→ **WHAT YOU NEED TO DO**
Can you carry on the passage about the vehicular software update system, picking up right after its final sentence?

→ **QUOTED PASSAGE**
## START
The update system 100 may determine whether data 643 obtained by decrypting the root signature 612 using a root private key is the same as hash value data 644 of the public key set 621 and the expired data 632.

Upon determining that the data 643 obtained by decrypting the root signature 612 using the root private key is the same as the hash value data 644 of the public key set 621 and the expired data 632, the update system 100 may determine that the root metadata rm is completely verified.

When the update method configured in this way is used, if the root metadata rm is transmitted to the update system 100, data related to the changed part may be selectively transmitted to reduce a transmission amount of data transmitted to the update system 100 from the server 200, thereby increasing a verifying speed of root metadata.

When the update method according to the present embodiment is used, the amount of data transmitted to the update system 100 from the server 200 may be reduced, and thus forging, falsification, or the like of data during a data communication procedure may be prevented.

Second Embodiment

<Configuration>

FIG. 7 is a block diagram for explanation of a configuration a vehicular update system according to another embodiment of the present invention.

In a description of a vehicular update system according to a second embodiment of the present invention, a detailed description of the same components as those of the vehicular update system according to the first embodiment of the present invention is omitted.

The update system 100 according to the second embodiment of the present invention may include components the same or similar to the components of the update system 100 according to the first embodiment of the present invention. The description of the update system 100 according to the first embodiment of the present invention may be applied to the update system 100 according to the second embodiment of the present invention.

The server 200 according to the second embodiment may include an online server 300 and an offline server 400.

The online server 300 may be defined as a server for storing root metadata, timestamp metadata, snapshot metadata, and target metadata, which are generated in an online environment.

In addition, the offline server 400 may be defined as a server for storing root metadata, timestamp metadata, snapshot metadata, and target metadata, which are generated in an offline environment.

The offline server 400 may be connected to the online server 300 through a separate communication network and may acquire data from the online server 300.

The offline server 400 may be disconnected from the online server 300 and may acquire and generate separate data.

The controller 140 may acquire update data from the online server 300 for storing root metadata, timestamp metadata, snapshot metadata, and target metadata, which are generated in an online environment.

In addition, the controller 140 may acquire update data from an offline server for storing root metadata, timestamp metadata, snapshot metadata, and target metadata, which are generated in an offline environment.

When preset importance of software as an update target is equal to or greater than a reference value, the controller 140 may acquire update data from the offline server 400.

The software that is an update target may be software of an ECU, which is an update target acquired from a server by the controller 140.

The importance of the software that is the update target may be a value set in each ECU in a manufacturing process.

The controller 140 may compare the preset importance of the software that is the update target with a reference value stored in the memory 120 and may determine whether the preset importance of the software that is the update target is equal to or greater than the reference value.
## END
→ **GIVEN INFORMATION**
## START
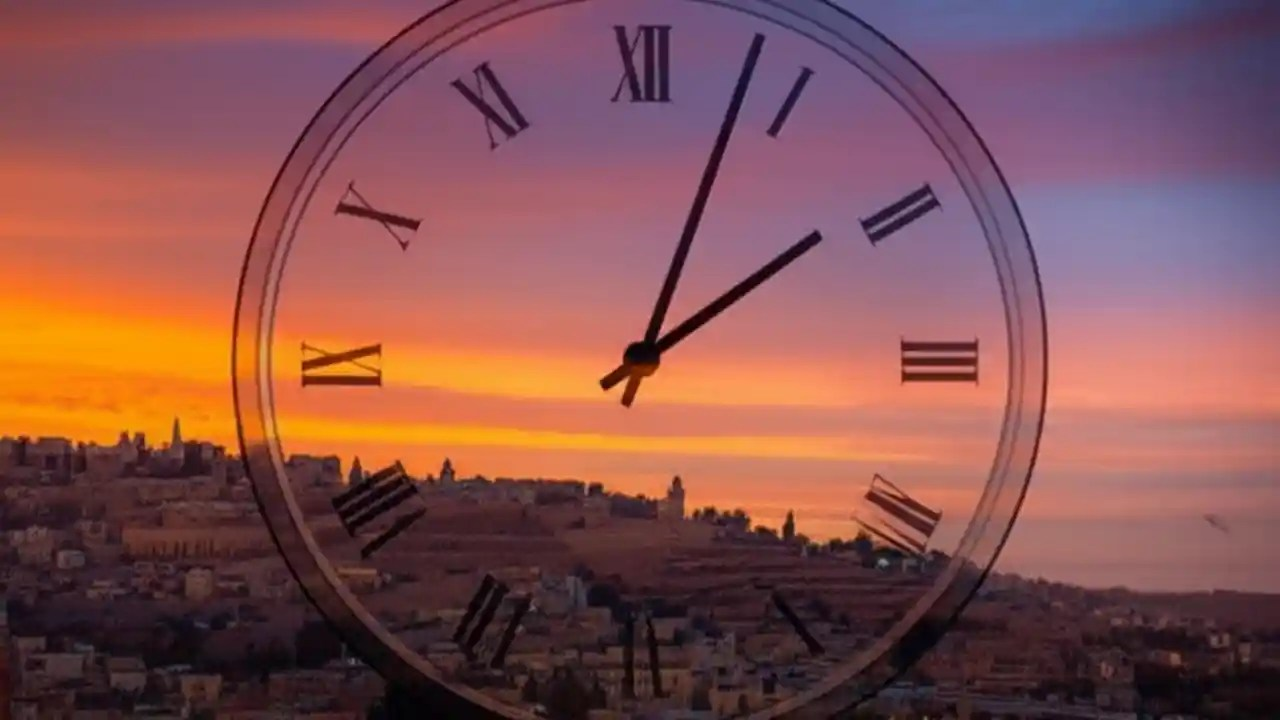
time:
## END
→ **REPLY**
Upon determining that the preset importance of the software that is the update target is equal to or greater than the reference value, the controller 140 may acquire update data from the offline server 400. As such, update data of software having high importance may be acquired from the offline server 400 that has relatively high security compared with the online server 300, and thus an entity that acquires the update data may be determined according to a required security degree.

<Updating Process>

FIG. 8 is a diagram for explanation of an updating process according to the second embodiment of the present invention.

Hereinafter, when the online server 300 or the offline server 400 performs transmission, reception, or an operation, this means that a controller 340 of the online server 300 or a controller 440 of the offline server 400 performs transmission, reception, or an operation. This is for easy description.

Referring to FIG. 8, the controller 140 may transmit an update request signal to the online server 300 (S201).

Upon receiving an update request signal from the update system 100, the online server 300 may transmit, to the update system 100, a first metadata set or data obtained by excluding a public key set from the first metadata set (S202).

The first metadata set may be defined as data including root metadata, timestamp metadata, snapshot metadata, and target metadata, which are generated in an online environment.

When a public key set is stored in the memory 120 of the update system 100, the online server 300 may transmit, the update system 100, root signature, target metadata, snapshot metadata, and timestamp metadata, which are the data obtained by excluding the public key set from the first metadata set.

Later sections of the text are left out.